Doch das Ziel der vier Kritiker der Deutschen Gesellschaft für Medizincontrolling, der Mediqon GmbH sowie des Reimbursement Institutes, bestand nicht nur in einer Würdigung der angeblich besseren Qualität der bestehenden Krankenhäuser. Ihnen geht es um einen „Weckruf“. Auf die Krankenhäuser komme nämlich aufgrund der demografischen Entwicklung ein „ Tsunami“ an Patienten zu. So habe die Regierungskommission für ihre Reform der Krankenhauslandschaft das Jahr 2021 mit 16 Millionen Krankenhausfällen herangezogen. Im Jahr 2045 müssten die Krankenhäuser aufgrund der alternden Babyboomer aber mit 25 Millionen Krankenhausfällen rechnen – und das bei „gleichem Erlösvolumen“.

Am Ende der Vorstellung gab es neben Zuspruch auch regen Widerspruch aus den Reihen der teilnehmenden Ärzte. Er bezweifle einen Patienten-„Tsunami“, sagte Andreas Tiete, Ärztlicher Direktor des Klinikums Ingolstadt, gegenüber Table.Media, und lehne auch den Begriff als solchen ab. Mehr hochaltrige Menschen in Deutschland müssten nicht automatisch zu mehr Bettlägrigkeit im Krankenhaus führen. „Der medizinische Fortschritt wird bei solchen Projektionen schlichtweg ignoriert." Die Medizin werde immer besser darin, ältere Patienten ambulant und medikamentös so zu versorgen, dass sie keine stationäre Versorgung bräuchten. Tatsächlich nehmen seit 2022 im Schnitt gut zehn Prozent weniger Menschen stationäre Versorgung in Anspruch als noch vor der Pandemie.

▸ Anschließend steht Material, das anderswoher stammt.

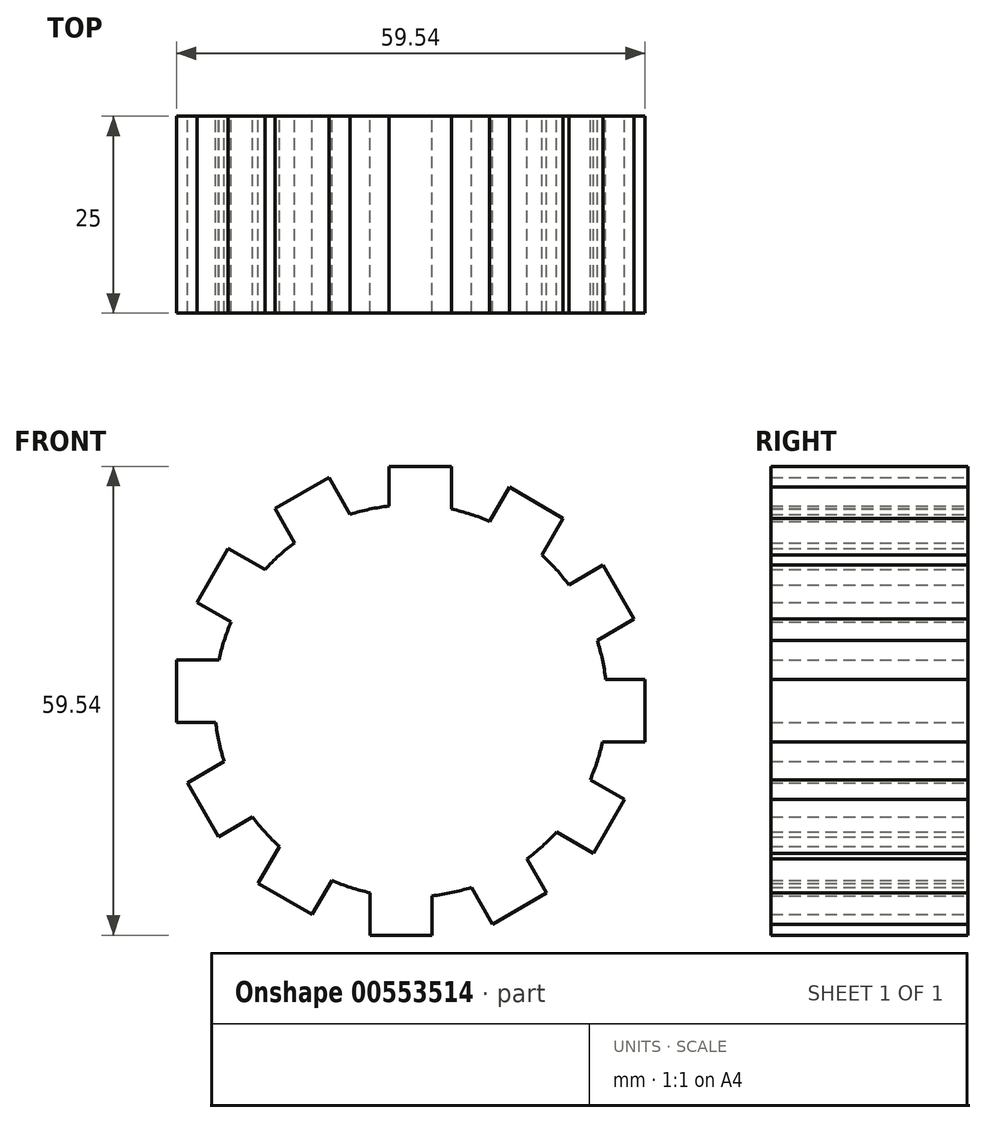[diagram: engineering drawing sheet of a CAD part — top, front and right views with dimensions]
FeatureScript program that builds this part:
annotation { "Feature Type Name" : "Feature", "Feature Type Description" : "" }
export const myFeature = defineFeature(function(context is Context, id is Id, definition is map)
    precondition{}
    {
        {
            var Q0;
            Q0=qCreatedBy(makeId("Front.planeOp"),FACE);
            var sketch = newSketch(context, id + "F0", { "sketchPlane" : qUnion([Q0])});
            skCircle(sketch, "E0", {"center": v(0, 0) * mm, "radius": 24.9 * mm});
            skLineSegment(sketch, "E1", {"start": v(-2.73, 24.76) * mm, "end": v(-2.73, 29.77) * mm});
            skLineSegment(sketch, "E2", {"start": v(-2.73, 29.77) * mm, "end": v(5.18, 29.77) * mm});
            skLineSegment(sketch, "E3", {"start": v(5.18, 29.77) * mm, "end": v(5.18, 24.37) * mm});
            skLineSegment(sketch, "E4.1.0", {"start": v(-14.74, 20.08) * mm, "end": v(-17.25, 24.42) * mm});
            skLineSegment(sketch, "E4.1.1", {"start": v(-17.25, 24.42) * mm, "end": v(-10.4, 28.37) * mm});
            skLineSegment(sketch, "E4.1.2", {"start": v(-10.4, 28.37) * mm, "end": v(-7.7, 23.7) * mm});
            skLineSegment(sketch, "E4.2.0", {"start": v(-22.8, 10.02) * mm, "end": v(-27.15, 12.52) * mm});
            skLineSegment(sketch, "E4.2.1", {"start": v(-27.15, 12.52) * mm, "end": v(-23.2, 19.37) * mm});
            skLineSegment(sketch, "E4.2.2", {"start": v(-23.2, 19.37) * mm, "end": v(-18.51, 16.67) * mm});
            skLineSegment(sketch, "E5.1.3.0", {"start": v(-24.76, -2.73) * mm, "end": v(-29.77, -2.73) * mm});
            skLineSegment(sketch, "E5.3.3.0", {"start": v(-29.77, -2.73) * mm, "end": v(-29.77, 5.18) * mm});
            skLineSegment(sketch, "E5.6.3.0", {"start": v(-29.77, 5.18) * mm, "end": v(-24.37, 5.18) * mm});
            skLineSegment(sketch, "E5.1.4.0", {"start": v(-20.08, -14.74) * mm, "end": v(-24.42, -17.25) * mm});
            skLineSegment(sketch, "E5.3.4.0", {"start": v(-24.42, -17.25) * mm, "end": v(-28.37, -10.4) * mm});
            skLineSegment(sketch, "E5.6.4.0", {"start": v(-28.37, -10.4) * mm, "end": v(-23.7, -7.7) * mm});
            skLineSegment(sketch, "E5.1.5.0", {"start": v(-10.02, -22.8) * mm, "end": v(-12.52, -27.15) * mm});
            skLineSegment(sketch, "E5.3.5.0", {"start": v(-12.52, -27.15) * mm, "end": v(-19.37, -23.2) * mm});
            skLineSegment(sketch, "E5.6.5.0", {"start": v(-19.37, -23.2) * mm, "end": v(-16.67, -18.51) * mm});
            skLineSegment(sketch, "E5.1.6.0", {"start": v(2.73, -24.76) * mm, "end": v(2.73, -29.77) * mm});
            skLineSegment(sketch, "E5.3.6.0", {"start": v(2.73, -29.77) * mm, "end": v(-5.18, -29.77) * mm});
            skLineSegment(sketch, "E5.6.6.0", {"start": v(-5.18, -29.77) * mm, "end": v(-5.18, -24.37) * mm});
            skLineSegment(sketch, "E5.1.7.0", {"start": v(14.74, -20.08) * mm, "end": v(17.25, -24.42) * mm});
            skLineSegment(sketch, "E5.3.7.0", {"start": v(17.25, -24.42) * mm, "end": v(10.4, -28.37) * mm});
            skLineSegment(sketch, "E5.6.7.0", {"start": v(10.4, -28.37) * mm, "end": v(7.7, -23.7) * mm});
            skLineSegment(sketch, "E5.1.8.0", {"start": v(22.8, -10.02) * mm, "end": v(27.15, -12.52) * mm});
            skLineSegment(sketch, "E5.3.8.0", {"start": v(27.15, -12.52) * mm, "end": v(23.2, -19.37) * mm});
            skLineSegment(sketch, "E5.6.8.0", {"start": v(23.2, -19.37) * mm, "end": v(18.51, -16.67) * mm});
            skLineSegment(sketch, "E5.1.9.0", {"start": v(24.76, 2.73) * mm, "end": v(29.77, 2.73) * mm});
            skLineSegment(sketch, "E5.3.9.0", {"start": v(29.77, 2.73) * mm, "end": v(29.77, -5.18) * mm});
            skLineSegment(sketch, "E5.6.9.0", {"start": v(29.77, -5.18) * mm, "end": v(24.37, -5.18) * mm});
            skLineSegment(sketch, "E5.1.10.0", {"start": v(20.08, 14.74) * mm, "end": v(24.42, 17.25) * mm});
            skLineSegment(sketch, "E5.3.10.0", {"start": v(24.42, 17.25) * mm, "end": v(28.37, 10.4) * mm});
            skLineSegment(sketch, "E5.6.10.0", {"start": v(28.37, 10.4) * mm, "end": v(23.7, 7.7) * mm});
            skLineSegment(sketch, "E5.1.11.0", {"start": v(10.02, 22.8) * mm, "end": v(12.52, 27.15) * mm});
            skLineSegment(sketch, "E5.3.11.0", {"start": v(12.52, 27.15) * mm, "end": v(19.37, 23.2) * mm});
            skLineSegment(sketch, "E5.6.11.0", {"start": v(19.37, 23.2) * mm, "end": v(16.67, 18.51) * mm});
            skSolve(sketch);
        }
        {
            var Q0;
            Q0 = qSketchRegion(id + "F0", true);
            extrude(context, id + "F1", {"entities" : qUnion([Q0]), "depth" : 25 * mm, "offsetDistance" : 25 * mm});
        }
    });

Irritiert zeigte sich auch Lars Timmermann, Universitätsprofessor in Marburg und Präsident der Deutschen Gesellschaft für Neurologie. Selbst wenn die Zahl der vermeidbaren Schlaganfall-Todesfälle möglicherweise niedriger liege als von der Regierungskommission beziffert, so sei für ihn als Arzt „jeder vermeidbare Tote ein Toter zuviel“. Darüberhinaus frage er sich, worauf die Kritik hinauslaufe, denn: „ Wir brauchen angesichts fehlender Mittel und schwindender Personalressourcen eine Konzentration der Krankenhauslandschaft. Sonst fährt das System an die Wand.“ Diese Einschätzung, so zeigte der Chat, teilten viele.

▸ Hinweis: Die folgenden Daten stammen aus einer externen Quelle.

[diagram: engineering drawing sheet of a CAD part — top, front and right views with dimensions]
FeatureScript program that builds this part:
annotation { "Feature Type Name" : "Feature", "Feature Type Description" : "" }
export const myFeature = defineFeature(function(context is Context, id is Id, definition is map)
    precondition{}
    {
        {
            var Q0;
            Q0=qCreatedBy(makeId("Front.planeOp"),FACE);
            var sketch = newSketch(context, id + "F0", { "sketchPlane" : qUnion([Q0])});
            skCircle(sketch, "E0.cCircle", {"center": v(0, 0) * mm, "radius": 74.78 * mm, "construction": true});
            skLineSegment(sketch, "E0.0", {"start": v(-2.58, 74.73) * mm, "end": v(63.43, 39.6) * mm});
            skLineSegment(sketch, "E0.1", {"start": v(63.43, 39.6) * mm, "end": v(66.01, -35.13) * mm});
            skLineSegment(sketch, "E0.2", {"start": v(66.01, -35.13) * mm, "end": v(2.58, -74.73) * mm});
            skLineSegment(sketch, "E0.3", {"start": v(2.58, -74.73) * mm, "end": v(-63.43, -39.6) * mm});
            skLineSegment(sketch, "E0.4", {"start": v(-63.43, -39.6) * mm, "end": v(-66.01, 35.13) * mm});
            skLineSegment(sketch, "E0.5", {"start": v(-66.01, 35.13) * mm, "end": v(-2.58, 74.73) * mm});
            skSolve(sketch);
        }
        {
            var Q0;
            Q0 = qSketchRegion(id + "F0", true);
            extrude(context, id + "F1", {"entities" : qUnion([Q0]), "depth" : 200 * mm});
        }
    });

Auch Raab und ihre Experten bestritten nicht die Notwendigkeit einer Krankenhausreform. Wie diese aber alternativ aussehen könnte, ließen sie offen. Ihre Schlussfolgerung, so drängte sich der Eindruck auf, die bestehende kleinteilige Kliniklandschaft sei prinzipiell geeignet – aber unterfinanziert.